Raffael Krismer
After completing my degree in Physics and Philosophy at the University in Oxford (2014), I became a member of the DK The Sciences in Historical, Philosophical and Cultural Contexts at the University of Vienna (2015).
My research focuses primarily on the philosophy of science and the philosophy of physics, though I’m also interested in how questions in those areas relate to issues in philosophy of language, as well as philosophy in general (especially, the pragmatist tradition).
Research Project: A Pragmatist Approach To The Philosophy of Science
My current research project is an attempt to defend and develop a broadly pragmatist approach to the philosophy of science, specifically, the realism debate.

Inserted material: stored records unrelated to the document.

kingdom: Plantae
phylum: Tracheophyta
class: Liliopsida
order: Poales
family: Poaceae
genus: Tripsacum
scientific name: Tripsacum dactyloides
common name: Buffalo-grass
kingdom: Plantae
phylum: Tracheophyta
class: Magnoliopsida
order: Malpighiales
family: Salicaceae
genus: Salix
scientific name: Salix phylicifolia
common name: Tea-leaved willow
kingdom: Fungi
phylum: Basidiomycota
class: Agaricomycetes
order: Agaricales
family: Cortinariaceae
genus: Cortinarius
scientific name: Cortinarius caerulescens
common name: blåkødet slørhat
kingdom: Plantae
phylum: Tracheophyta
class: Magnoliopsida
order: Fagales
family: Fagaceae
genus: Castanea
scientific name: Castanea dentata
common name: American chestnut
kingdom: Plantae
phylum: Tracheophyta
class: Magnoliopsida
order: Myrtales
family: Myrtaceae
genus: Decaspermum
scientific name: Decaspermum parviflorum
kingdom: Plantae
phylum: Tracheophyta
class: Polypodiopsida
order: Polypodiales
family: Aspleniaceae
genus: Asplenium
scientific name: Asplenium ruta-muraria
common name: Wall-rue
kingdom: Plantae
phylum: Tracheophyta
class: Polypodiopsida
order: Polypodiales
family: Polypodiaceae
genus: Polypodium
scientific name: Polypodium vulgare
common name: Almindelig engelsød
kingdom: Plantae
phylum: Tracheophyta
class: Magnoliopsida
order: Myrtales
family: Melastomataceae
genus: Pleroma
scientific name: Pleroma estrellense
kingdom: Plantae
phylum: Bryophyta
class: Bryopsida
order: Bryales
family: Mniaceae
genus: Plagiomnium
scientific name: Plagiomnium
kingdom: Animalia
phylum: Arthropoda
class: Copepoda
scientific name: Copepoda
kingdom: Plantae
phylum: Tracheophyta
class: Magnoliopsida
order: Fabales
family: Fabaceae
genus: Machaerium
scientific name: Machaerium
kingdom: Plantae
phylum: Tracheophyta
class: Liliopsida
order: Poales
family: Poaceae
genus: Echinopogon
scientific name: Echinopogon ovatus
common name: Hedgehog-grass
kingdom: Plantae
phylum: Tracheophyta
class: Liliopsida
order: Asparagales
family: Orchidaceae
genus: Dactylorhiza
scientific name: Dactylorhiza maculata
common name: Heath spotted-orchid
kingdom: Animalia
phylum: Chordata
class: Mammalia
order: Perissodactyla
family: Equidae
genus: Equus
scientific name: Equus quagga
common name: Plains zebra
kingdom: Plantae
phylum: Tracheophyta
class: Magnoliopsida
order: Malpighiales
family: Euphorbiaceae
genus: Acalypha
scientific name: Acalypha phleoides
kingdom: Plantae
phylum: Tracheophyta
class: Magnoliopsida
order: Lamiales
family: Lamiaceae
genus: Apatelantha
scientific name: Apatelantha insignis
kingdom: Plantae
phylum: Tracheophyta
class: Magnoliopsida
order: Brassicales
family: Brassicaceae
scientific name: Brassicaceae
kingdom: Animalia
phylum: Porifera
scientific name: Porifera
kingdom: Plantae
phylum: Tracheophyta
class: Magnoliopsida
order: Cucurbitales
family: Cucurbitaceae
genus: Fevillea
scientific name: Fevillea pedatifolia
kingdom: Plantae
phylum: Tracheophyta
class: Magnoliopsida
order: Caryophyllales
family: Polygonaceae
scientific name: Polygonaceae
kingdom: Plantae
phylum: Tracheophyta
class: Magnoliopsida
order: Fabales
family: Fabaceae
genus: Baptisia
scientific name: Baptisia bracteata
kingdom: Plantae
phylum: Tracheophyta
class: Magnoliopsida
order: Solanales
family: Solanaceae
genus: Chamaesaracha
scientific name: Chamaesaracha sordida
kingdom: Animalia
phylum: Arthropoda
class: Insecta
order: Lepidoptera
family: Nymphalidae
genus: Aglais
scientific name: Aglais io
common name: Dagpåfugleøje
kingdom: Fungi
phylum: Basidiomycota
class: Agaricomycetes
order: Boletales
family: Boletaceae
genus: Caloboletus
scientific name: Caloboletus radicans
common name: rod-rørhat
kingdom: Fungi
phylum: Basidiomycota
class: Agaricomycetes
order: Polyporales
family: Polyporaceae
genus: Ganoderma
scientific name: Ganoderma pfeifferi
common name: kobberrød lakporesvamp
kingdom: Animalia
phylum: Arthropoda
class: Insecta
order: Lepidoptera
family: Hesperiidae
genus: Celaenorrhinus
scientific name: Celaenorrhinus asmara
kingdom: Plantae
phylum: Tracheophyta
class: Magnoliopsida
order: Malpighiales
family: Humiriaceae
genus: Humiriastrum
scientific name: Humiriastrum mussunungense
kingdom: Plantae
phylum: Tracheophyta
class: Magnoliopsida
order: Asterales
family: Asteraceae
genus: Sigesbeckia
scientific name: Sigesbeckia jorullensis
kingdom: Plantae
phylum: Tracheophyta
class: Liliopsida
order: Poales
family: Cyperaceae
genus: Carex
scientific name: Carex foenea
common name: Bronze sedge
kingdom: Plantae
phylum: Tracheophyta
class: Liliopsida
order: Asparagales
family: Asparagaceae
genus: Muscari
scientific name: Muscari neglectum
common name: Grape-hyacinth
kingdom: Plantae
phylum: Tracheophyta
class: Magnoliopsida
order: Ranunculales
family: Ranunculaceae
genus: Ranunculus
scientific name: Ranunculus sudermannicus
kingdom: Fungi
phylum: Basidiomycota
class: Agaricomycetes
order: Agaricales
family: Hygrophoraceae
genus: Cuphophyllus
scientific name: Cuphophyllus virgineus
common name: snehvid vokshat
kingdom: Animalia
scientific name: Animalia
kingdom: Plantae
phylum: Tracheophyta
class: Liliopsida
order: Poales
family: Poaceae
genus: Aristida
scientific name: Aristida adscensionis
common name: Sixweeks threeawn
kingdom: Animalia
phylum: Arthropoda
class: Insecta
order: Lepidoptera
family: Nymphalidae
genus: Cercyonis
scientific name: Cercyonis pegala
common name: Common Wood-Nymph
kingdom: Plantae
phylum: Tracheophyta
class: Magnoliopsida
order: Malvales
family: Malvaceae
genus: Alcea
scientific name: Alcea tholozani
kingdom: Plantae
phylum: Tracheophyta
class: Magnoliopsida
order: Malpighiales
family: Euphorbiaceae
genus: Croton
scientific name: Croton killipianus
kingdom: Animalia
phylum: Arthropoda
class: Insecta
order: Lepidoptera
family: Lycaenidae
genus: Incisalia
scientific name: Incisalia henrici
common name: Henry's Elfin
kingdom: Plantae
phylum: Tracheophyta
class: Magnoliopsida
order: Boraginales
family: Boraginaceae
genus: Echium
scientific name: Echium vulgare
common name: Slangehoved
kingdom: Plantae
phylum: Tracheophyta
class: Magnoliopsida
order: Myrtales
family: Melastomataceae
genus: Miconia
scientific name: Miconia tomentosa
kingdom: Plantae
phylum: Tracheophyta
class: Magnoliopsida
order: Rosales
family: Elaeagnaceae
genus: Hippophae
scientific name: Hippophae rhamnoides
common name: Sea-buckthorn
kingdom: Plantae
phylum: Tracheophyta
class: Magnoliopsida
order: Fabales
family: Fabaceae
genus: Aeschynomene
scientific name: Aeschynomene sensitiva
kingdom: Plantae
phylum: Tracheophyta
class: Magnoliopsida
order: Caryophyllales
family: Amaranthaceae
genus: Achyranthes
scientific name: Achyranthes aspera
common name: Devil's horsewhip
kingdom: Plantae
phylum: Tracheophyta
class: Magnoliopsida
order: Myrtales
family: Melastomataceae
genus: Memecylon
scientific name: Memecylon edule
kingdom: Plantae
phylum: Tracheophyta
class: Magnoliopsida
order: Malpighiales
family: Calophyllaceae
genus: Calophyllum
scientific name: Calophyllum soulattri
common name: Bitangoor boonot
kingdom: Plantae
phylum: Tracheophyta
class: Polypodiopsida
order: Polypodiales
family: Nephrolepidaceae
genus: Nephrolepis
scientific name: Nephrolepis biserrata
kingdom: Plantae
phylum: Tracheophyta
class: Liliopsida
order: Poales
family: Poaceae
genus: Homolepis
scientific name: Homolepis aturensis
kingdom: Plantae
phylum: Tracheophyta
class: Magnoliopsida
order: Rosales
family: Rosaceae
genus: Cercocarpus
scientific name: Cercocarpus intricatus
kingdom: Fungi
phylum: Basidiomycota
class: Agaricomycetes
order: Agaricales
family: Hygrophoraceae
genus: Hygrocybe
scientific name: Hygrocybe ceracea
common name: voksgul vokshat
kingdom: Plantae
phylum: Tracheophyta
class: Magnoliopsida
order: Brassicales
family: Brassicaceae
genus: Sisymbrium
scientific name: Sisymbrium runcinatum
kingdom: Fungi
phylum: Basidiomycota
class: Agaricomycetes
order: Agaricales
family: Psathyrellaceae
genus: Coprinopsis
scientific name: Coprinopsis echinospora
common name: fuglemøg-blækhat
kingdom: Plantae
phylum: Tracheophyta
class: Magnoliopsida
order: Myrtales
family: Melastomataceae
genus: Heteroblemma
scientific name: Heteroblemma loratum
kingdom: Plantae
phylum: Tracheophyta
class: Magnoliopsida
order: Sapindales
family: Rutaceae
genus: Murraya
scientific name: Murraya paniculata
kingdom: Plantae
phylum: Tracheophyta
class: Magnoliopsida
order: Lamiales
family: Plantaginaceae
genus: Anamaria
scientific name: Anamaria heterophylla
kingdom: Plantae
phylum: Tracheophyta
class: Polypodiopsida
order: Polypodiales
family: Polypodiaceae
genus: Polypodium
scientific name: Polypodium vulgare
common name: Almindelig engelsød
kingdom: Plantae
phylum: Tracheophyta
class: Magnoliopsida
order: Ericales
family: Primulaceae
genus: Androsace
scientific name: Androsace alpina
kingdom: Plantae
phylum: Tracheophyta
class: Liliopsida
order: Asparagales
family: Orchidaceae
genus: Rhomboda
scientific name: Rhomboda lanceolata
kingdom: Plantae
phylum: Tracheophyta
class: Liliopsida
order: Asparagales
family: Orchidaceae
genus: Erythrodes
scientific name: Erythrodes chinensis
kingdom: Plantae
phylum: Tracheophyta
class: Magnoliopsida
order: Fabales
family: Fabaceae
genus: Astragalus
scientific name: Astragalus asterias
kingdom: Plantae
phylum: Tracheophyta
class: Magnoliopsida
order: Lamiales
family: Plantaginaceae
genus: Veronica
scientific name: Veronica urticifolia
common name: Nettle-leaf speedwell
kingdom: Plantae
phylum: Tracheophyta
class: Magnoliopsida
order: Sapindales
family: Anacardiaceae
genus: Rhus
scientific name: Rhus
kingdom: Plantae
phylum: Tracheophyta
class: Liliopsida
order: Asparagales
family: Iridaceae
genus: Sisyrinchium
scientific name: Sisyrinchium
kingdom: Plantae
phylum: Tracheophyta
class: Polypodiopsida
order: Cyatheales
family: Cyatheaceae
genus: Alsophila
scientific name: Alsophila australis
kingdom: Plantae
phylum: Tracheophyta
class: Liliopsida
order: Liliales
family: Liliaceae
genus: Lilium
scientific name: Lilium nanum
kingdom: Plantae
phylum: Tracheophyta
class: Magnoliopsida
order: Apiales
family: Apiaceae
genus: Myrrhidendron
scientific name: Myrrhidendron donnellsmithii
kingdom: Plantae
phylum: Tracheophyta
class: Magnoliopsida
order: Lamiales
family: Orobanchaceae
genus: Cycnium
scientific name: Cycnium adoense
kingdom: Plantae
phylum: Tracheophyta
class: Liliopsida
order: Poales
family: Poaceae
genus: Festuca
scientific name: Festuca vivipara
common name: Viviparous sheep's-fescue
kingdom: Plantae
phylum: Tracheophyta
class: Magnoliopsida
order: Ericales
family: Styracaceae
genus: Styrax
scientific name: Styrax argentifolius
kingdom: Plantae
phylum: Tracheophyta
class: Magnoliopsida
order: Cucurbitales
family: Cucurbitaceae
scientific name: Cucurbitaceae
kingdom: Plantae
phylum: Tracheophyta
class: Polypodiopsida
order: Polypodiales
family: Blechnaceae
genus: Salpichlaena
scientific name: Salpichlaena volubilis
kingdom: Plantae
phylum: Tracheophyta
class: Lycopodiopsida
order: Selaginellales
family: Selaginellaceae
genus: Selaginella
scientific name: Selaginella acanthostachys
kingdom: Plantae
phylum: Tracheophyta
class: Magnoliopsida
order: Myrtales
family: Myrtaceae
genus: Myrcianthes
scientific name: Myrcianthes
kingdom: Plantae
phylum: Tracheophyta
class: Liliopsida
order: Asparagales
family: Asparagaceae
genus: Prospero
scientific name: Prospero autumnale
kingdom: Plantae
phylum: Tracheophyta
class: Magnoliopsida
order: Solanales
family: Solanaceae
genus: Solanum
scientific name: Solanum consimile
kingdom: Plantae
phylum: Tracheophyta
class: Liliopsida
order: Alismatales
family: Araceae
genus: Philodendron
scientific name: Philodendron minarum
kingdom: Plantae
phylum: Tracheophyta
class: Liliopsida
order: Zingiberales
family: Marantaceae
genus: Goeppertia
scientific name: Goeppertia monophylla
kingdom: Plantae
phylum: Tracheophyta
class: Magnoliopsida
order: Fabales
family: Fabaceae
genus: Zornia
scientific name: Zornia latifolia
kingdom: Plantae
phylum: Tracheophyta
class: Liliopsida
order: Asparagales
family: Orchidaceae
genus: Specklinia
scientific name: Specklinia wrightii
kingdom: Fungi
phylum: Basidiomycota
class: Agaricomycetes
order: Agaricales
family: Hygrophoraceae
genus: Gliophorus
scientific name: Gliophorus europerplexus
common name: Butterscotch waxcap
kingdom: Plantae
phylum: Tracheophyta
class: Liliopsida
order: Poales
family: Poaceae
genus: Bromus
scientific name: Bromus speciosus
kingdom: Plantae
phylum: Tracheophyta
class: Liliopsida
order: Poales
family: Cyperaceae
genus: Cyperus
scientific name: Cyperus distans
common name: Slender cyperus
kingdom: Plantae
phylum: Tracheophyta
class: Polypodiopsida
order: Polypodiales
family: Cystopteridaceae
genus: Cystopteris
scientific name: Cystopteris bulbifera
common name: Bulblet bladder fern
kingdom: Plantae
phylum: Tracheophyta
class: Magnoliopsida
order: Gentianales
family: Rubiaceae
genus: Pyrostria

To a first approximation, the goal of philosophy of science, as I see it, is to figure out how our best scientific theories, typically presented in highly abstract and mathematical terms, furnish our understanding of what the world is like. From a pragmatist perspective, meaning is use, and so questions about “what theories mean” should be viewed as questions about how the mathematical formalisms are deployed in scientific practice(s).
A key moment in this project is the realization that pragmatism itself can take on realist, empiricist, or instrumentalist shadings. These, I argue, need to be clearly distinguished, and therefore we shouldn’t think of pragmatism as a third-player in the traditional realism debate, alongside realism and empiricism. Instead, we should insist that anyone taking a stance in the realism debate is spinning around two axes: subscribing to a theory of meaning plus expressing a specific attitude towards ontological commitment.
Many of these ideas were inspired by recent pragmatist interpretations of quantum mechanics (Richard Healey, 2012). One declared aim of my project is to contribute to the development and defence of this position.